Время от времени – не так часто, как ей бы того хотелось – я навещала Розетту у нее в алькове; обычно она принимала лишь после того, как встанет с постели, однако для меня делалось исключение. Ради меня охотно сделали бы еще множество других исключений, если бы я захотела; но как говорится, самая прекрасная девушка не может дать больше того, что у нее есть, а то, что было у меня, едва ли пригодилось бы Розетте.
Она протягивала мне крохотную ручку для поцелуя; признаюсь, что целовала ее не без удовольствия: ручка эта весьма нежная, очень белая, восхитительно надушенная и слегка умягченная чуть заметной испариной: я чувствовала, как она дрожит, соприкасаясь с моими губами, которые я с умыслом не отнимала как можно дольше. Тогда Розетта приходила в смятение и с умоляющим видом обращала ко мне свои удлиненные глаза, отуманенные истомой и блестящие влажным и прозрачным светом, потом она роняла на подушку свою хорошенькую головку, которая прежде была приподнята мне навстречу. Я видела, как вздымается под одеялом ее беспокойная грудь, как Розетта порывисто ворочается в постели. Наверняка, будь на моем месте тот, кто способен дерзнуть, он дерзнул бы на многое, и можно не сомневаться, что ему были бы признательны за его отвагу и не осуждали бы за то, что он пропустил, не читая, несколько глав в романе.
Так проводила я с ней часок-другой, не выпуская руки, лежавшей поверх одеяла; мы вели нескончаемые очаровательные беседы; Розетта, вся поглощенная любовью, была, однако, настолько уверена в успехе, что свобода и жизнерадостность суждений почти ей не изменяла. Лишь иногда страсть набрасывала на ее веселость прозрачную пелену сладостной меланхолии, сообщавшую красавице еще больше пикантности.

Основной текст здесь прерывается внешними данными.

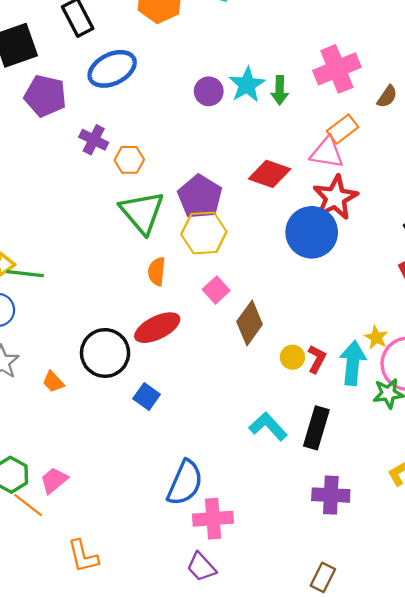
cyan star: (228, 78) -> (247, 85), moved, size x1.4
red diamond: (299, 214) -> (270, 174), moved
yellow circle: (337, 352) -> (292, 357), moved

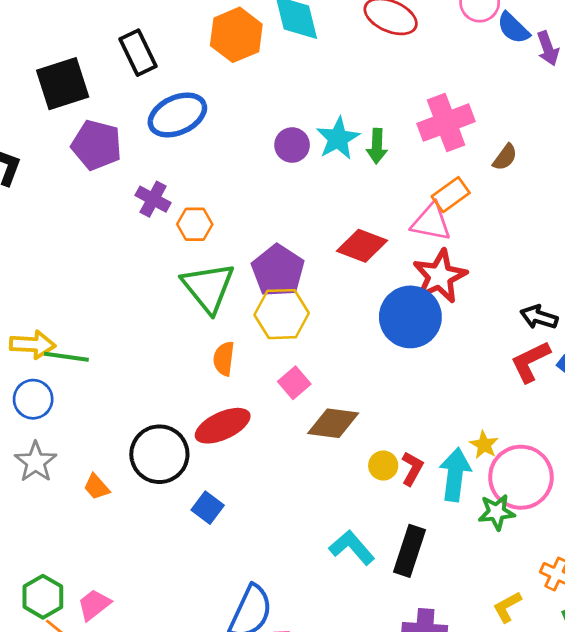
brown diamond: (250, 323) -> (333, 423), turned 60

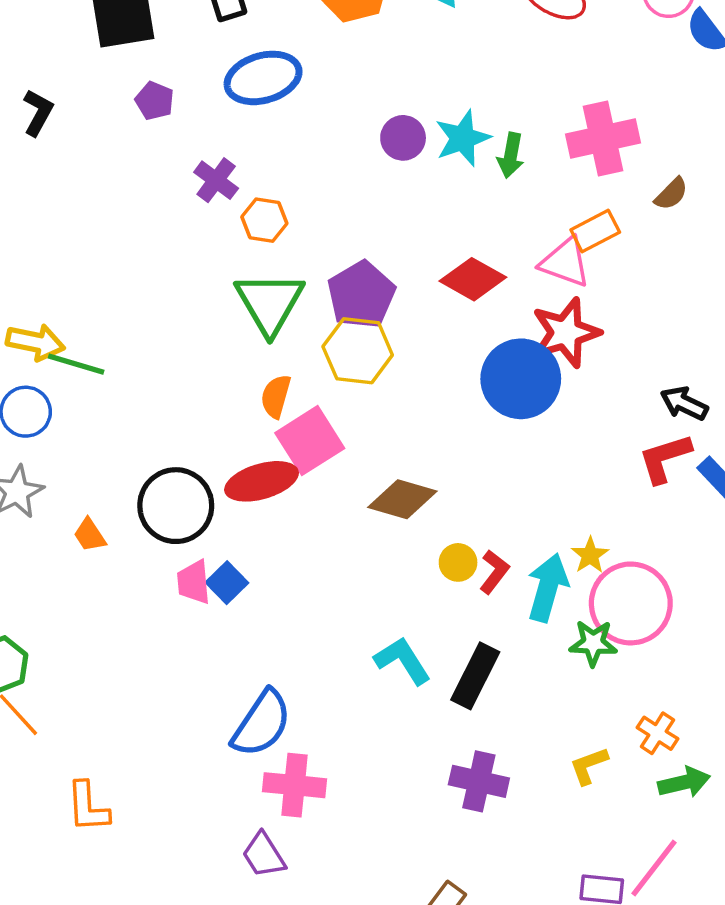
purple pentagon: (97, 145) -> (155, 101), size x0.6
pink square: (294, 383) -> (310, 441), moved, size x1.6
pink trapezoid: (94, 605) -> (194, 582), moved, turned -66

И впрямь, где это видано, чтобы юный дебютант, каким я притворялась, не счел себя на верху блаженства от выпавшей ему подобной удачи и не воспользовался ею как нельзя лучше! Розетта, в самом деле, была не из тех дам, с которыми можно обойтись чересчур жестоко, и не зная толком, чего от меня ждать, она уповала уж если не на мою любовь, то, во всяком случае, на свои чары и на мою молодость.
Однако дело начинало несколько затягиваться и выходить за отведенные ему сроки, и она забеспокоилась: льстивые речи и пылкие уверения, к которым я прибегала все чаще, едва ли могли вернуть ей прежнюю безмятежность. Ее удивляли во мне две вещи, и она подмечала в моем поведении противоречия, коих не могла истолковать: на словах я была горяча, а в поступках – холодна.
Тебе ли не знать лучше всех, милая Грациоза, что дружба моя обладает всеми признаками страсти: она бывает стремительной, пылкой, слепой, с любовью ее роднит даже ревность, а к Розетте я питаю почти такую же дружбу, как к тебе. Воистину ей легко было ошибиться в природе моего чувства. Заблуждение Розетты было тем глубже, что мой наряд не позволял ей заподозрить ничего другого.
Поскольку я еще не любила ни одного мужчину, избыток моей нежности словно изливался в дружбе с девушками и молодыми женщинами; в дружбу я вкладывала то упоение и экзальтацию, с какими делаю все в жизни, ибо умеренность мне чужда во всем, а в особенности в сердечных делах. Для меня в мире есть только два сорта людей: те, кого я обожаю, и те, кого ненавижу; прочие для меня все равно что не существуют, и я спокойно направлю прямо на них своего коня; в моем сознании они не отличаются от булыжников мостовой и от каменных тумб.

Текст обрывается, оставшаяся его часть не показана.